Her unsteady hands grasp tightly to the edge of her lunch tray. Step by step she carefully navigates her way toward the table that is tucked back into the corner of the cafeteria . . . the table designated for the special needs population at her school. She feels the stares of her peers measuring her as she tries her best to balance her food and the milk carton that teeters on the edge of the tray. Hard as she tries, the tray slips from her fingers and spills to the floor. And while she is disappointed she doesn’t make it all the way to the table without spilling her tray, she feels victorious. She knows she made it ten steps closer to the table than she did the day before.
He sets the football in the cradle and gradually backs himself away from the ball. Step after step, he counts to himself . . . one, two, three, four, seven, eleven. His counting has improved tremendously over the past few months and his mother beams with pride as she watches through the kitchen window. He takes a deep breath and charges full steam ahead ready to kick the ball into the stratosphere. As he draws closer to the ball, his pace slows down as he carefully aligns himself with the football. With arms extended for balance and a grin from ear to ear — he kicks! This time he makes contact. And while the ball does little more than roll out of the cradle, it is a victory for him.

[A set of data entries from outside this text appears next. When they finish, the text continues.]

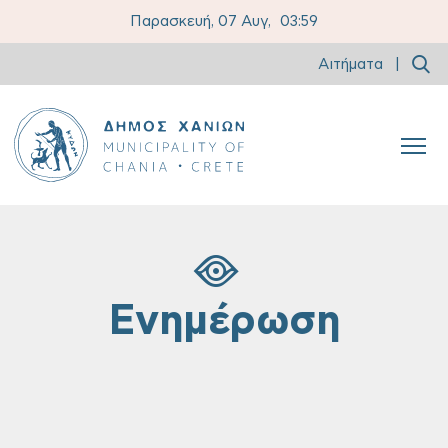
Παρασκευή, 07 Αυγ,
03:59
Αιτήματα
|
Ενημέρωση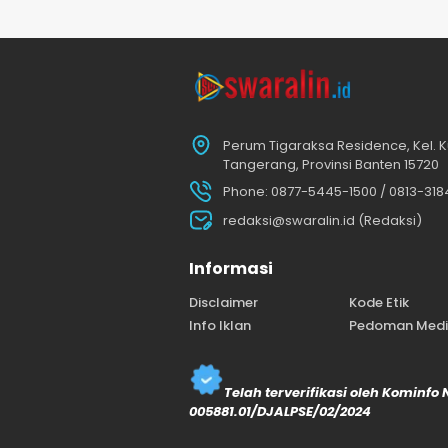
Perum Tigaraksa Residence, Kel. K
Tangerang, Provinsi Banten 15720
Phone: 0877-5445-1500 / 0813-31
redaksi@swaralin.id (Redaksi)
Informasi
Disclaimer
Kode Etik
Info Iklan
Pedoman Media
Telah terverifikasi oleh Kominfo
005881.01/DJALPSE/02/2024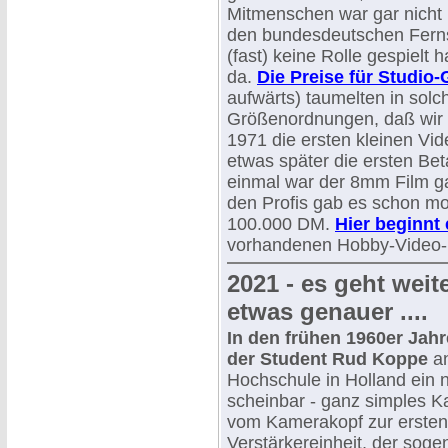
Mitmenschen war gar nicht
den bundesdeutschen Fern
(fast) keine Rolle gespielt 
da.
Die Preise für Studio-
aufwärts) taumelten in solc
Größenordnungen, daß wir d
1971 die ersten kleinen Vi
etwas später die ersten Be
einmal war der 8mm Film ga
den Profis gab es schon mo
100.000 DM.
Hier beginnt 
vorhandenen Hobby-Video-
2021 - es geht weit
etwas genauer ....
In den frühen 1960er Jahr
der Student Rud Koppe
an
Hochschule in Holland ein 
scheinbar - ganz simples K
vom Kamerakopf zur ersten
Verstärkereinheit, der sog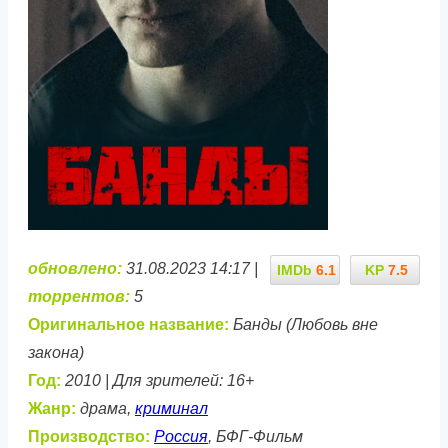
обновлено:
31.08.2023 14:17 |
IMDb
6.1
KP
7.5
торрентов:
5
Оригинальное название:
Банды (Любовь вне
закона)
Год:
2010 | Для зрителей: 16+
Жанр:
драма,
криминал
Производство:
Россия
, БФГ-Фильм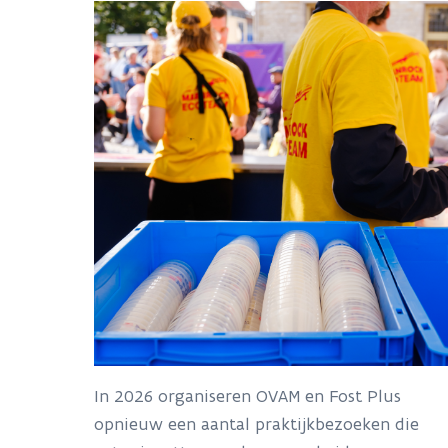
In 2026 organiseren OVAM en Fost Plus
opnieuw een aantal praktijkbezoeken die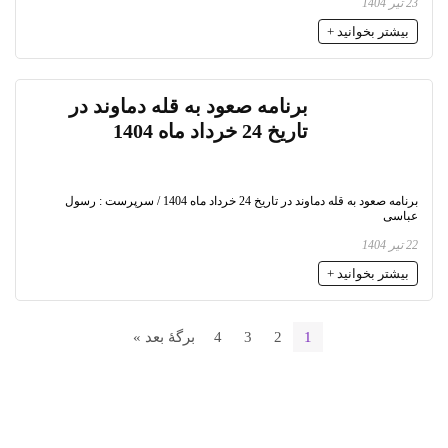
23 تیر 1404
بیشتر بخوانید +
برنامه صعود به قله دماوند در
تاریخ 24 خرداد ماه 1404
برنامه صعود به قله دماوند در تاریخ 24 خرداد ماه 1404 / سرپرست : رسول
عباسی
22 تیر 1404
بیشتر بخوانید +
1
2
3
4
برگهٔ بعد »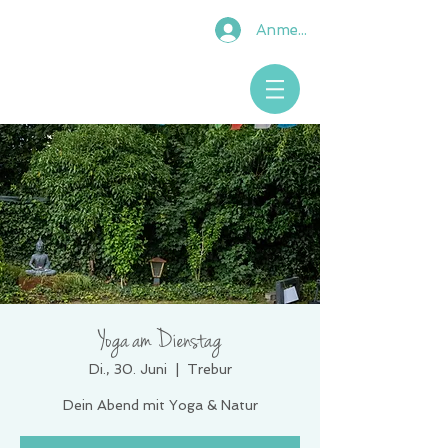
Anmelden
Yoga am Dienstag
Di., 30. Juni
  |  
Trebur
Dein Abend mit Yoga & Natur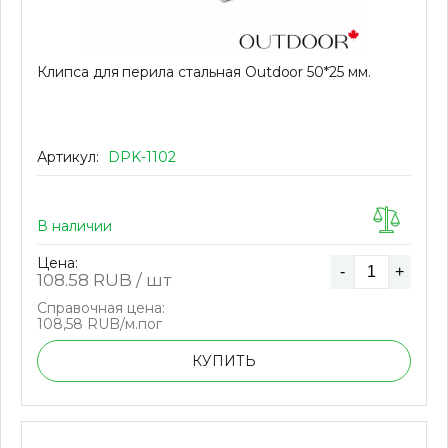
Клипса для перила стальная Outdoor 50*25 мм.
Артикул:
DPK-1102
В наличии
Цена:
-
+
108.58
RUB / шт
Справочная цена:
108,58 RUB/м.пог
КУПИТЬ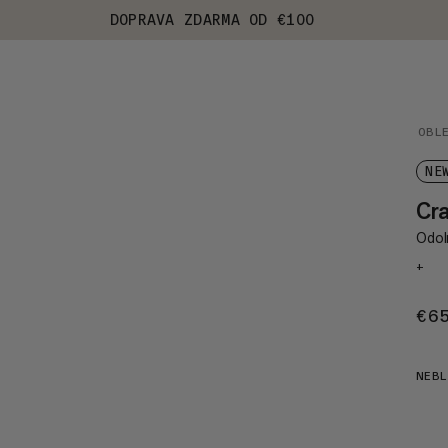
DOPRAVA ZDARMA OD €100
OBL
NE
Cr
Odol
+
€6
NEBL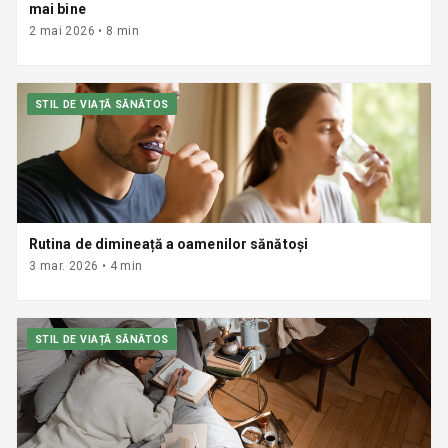
mai bine
2 mai 2026
•
8
min
STIL DE VIAȚĂ SĂNĂTOS
Rutina de dimineață a oamenilor sănătoși
3 mar. 2026
•
4
min
STIL DE VIAȚĂ SĂNĂTOS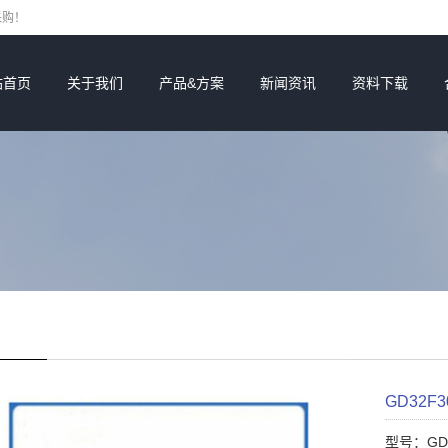
采购！
站首页
关于我们
产品&方案
新闻资讯
资料下载
GD32F3
型号：GD3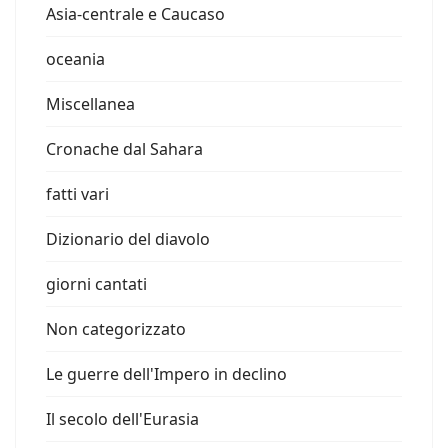
Asia-centrale e Caucaso
oceania
Miscellanea
Cronache dal Sahara
fatti vari
Dizionario del diavolo
giorni cantati
Non categorizzato
Le guerre dell'Impero in declino
Il secolo dell'Eurasia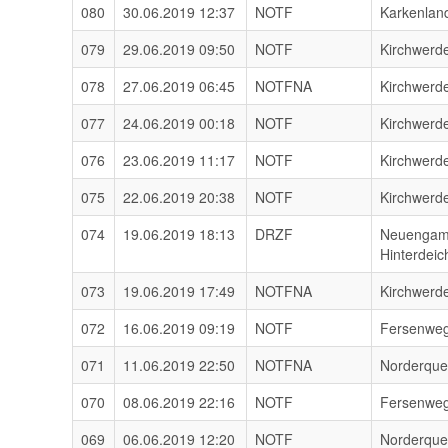
080
30.06.2019 12:37
NOTF
Karkenlan
079
29.06.2019 09:50
NOTF
Kirchwerd
078
27.06.2019 06:45
NOTFNA
Kirchwerd
077
24.06.2019 00:18
NOTF
Kirchwerd
076
23.06.2019 11:17
NOTF
Kirchwerd
075
22.06.2019 20:38
NOTF
Kirchwerd
074
19.06.2019 18:13
DRZF
Neuenga
Hinterdeic
073
19.06.2019 17:49
NOTFNA
Kirchwerd
072
16.06.2019 09:19
NOTF
Fersenwe
071
11.06.2019 22:50
NOTFNA
Norderqu
070
08.06.2019 22:16
NOTF
Fersenwe
069
06.06.2019 12:20
NOTF
Norderqu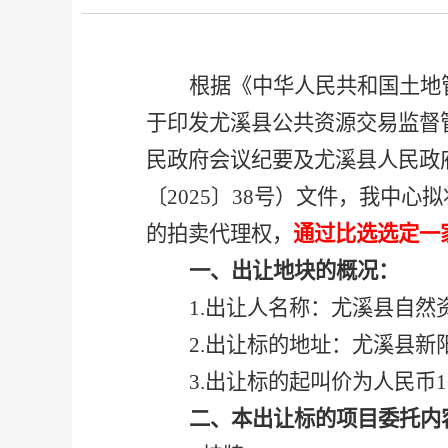
根据《中华人民共和国土地
于印发尤溪县公共资源交易监督
民政府会议纪要
及尤溪县人民政
〔2025〕38号）文件
，我中心拟
的拍卖代理权，
通过比选选定一
一、
出让地块
的概况：
1
.
出让人名称：尤溪县自然
2
.
出让标的地址：尤溪县
新
3
.
出让标的起叫价为人民币
1
二、本出让标的项目委托内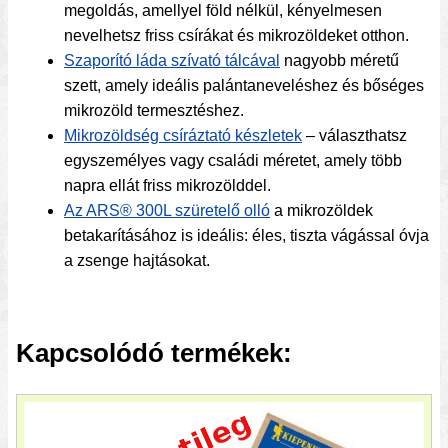
megoldás, amellyel föld nélkül, kényelmesen
nevelhetsz friss csírákat és mikrozöldeket otthon.
Szaporító láda szívató tálcával
nagyobb méretű
szett, amely ideális palántaneveléshez és bőséges
mikrozöld termesztéshez.
Mikrozöldség csíráztató készletek
– választhatsz
egyszemélyes vagy családi méretet, amely több
napra ellát friss mikrozölddel.
Az ARS® 300L szüretelő olló
a mikrozöldek
betakarításához is ideális: éles, tiszta vágással óvja
a zsenge hajtásokat.
Kapcsolódó termékek: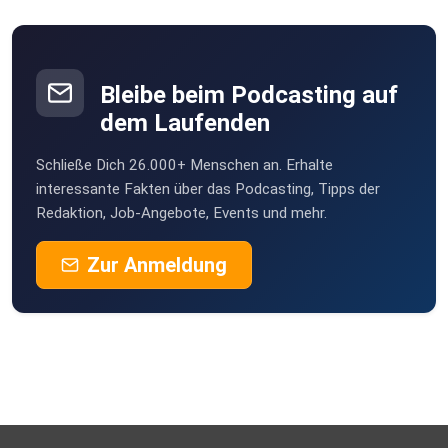
Bleibe beim Podcasting auf
dem Laufenden
Schließe Dich 26.000+ Menschen an. Erhalte
interessante Fakten über das Podcasting, Tipps der
Redaktion, Job-Angebote, Events und mehr.
Zur Anmeldung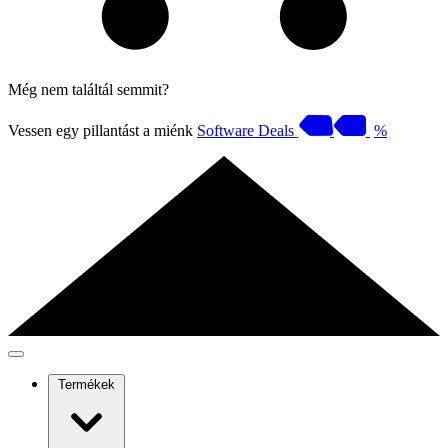
Még nem találtál semmit?
Vessen egy pillantást a miénk
Software Deals
%
Termékek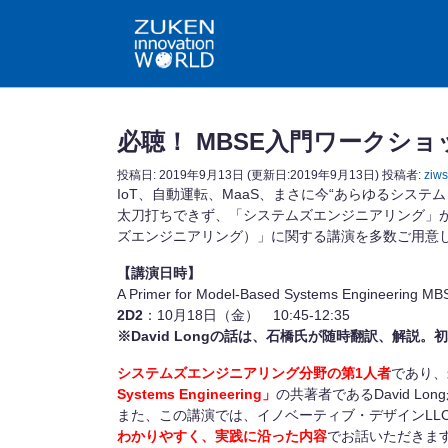
必聴！ MBSE入門ワークシ
投稿日:
2019年9月13日
(更新日:2019年9月13日)
投稿者:
ziws
IoT、自動運転、MaaS、まさに今“あらゆるシ
太刀打ちできず、「システムズエンジニアリング」が成功のカ
ズエンジニアリング）」に関する講演を多数ご用意し
【講演日時】
A Primer for Model-Based Systems Enginee
2D2
：10月18日（金） 10:45-12:35
※David Longの話は、石橋氏が随時翻訳、解
システムズエンジニアリング分野の第1人者
であり、
Systems Engineering」
の共著者であるDavid L
また、この講演では、イノベーティブ・デザインLL
わかりやすく、実践に沿った内容
でお話いただきま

As our friends at the Special Olympics say, “Let me win, but if I cannot win, let me be brave in the attempt.” For the 200 million people in our world living with an intellectual disability, being brave in the attempt is a victory in itself. This creed not only applies to sports, it applies to life. For a person living with an intellectual disability, everyday presents obstacles and challenges. Everyday requires determination and perseverance. Everyday is a celebration of bravery.
This philosophy is at the core of why the use of the word “retarded” must end. For too many years, our society has casually used the “r-word” to describe behaviors that fall short of expectations. It’s used to describe mistakes, faults and imperfections. It’s used when someone misses the mark or fails to accomplish the task. It’s used when one awkwardly falls down carrying a lunch tray or misses making contact with the football.
As the proud mother of two children with Down syndrome, I have watched my children struggle to learn new things . . . to get dressed, to feed themselves, to climb stairs, to make friends, to catch a ball. And while we certainly celebrate the moments when they succeed, we also celebrate the fact that they have the grit to try. They may not always win, but they are always brave in the attempt. And when my children’s greatest accomplishments become the punch line to someone else’s joke, they are robbed of their dignity.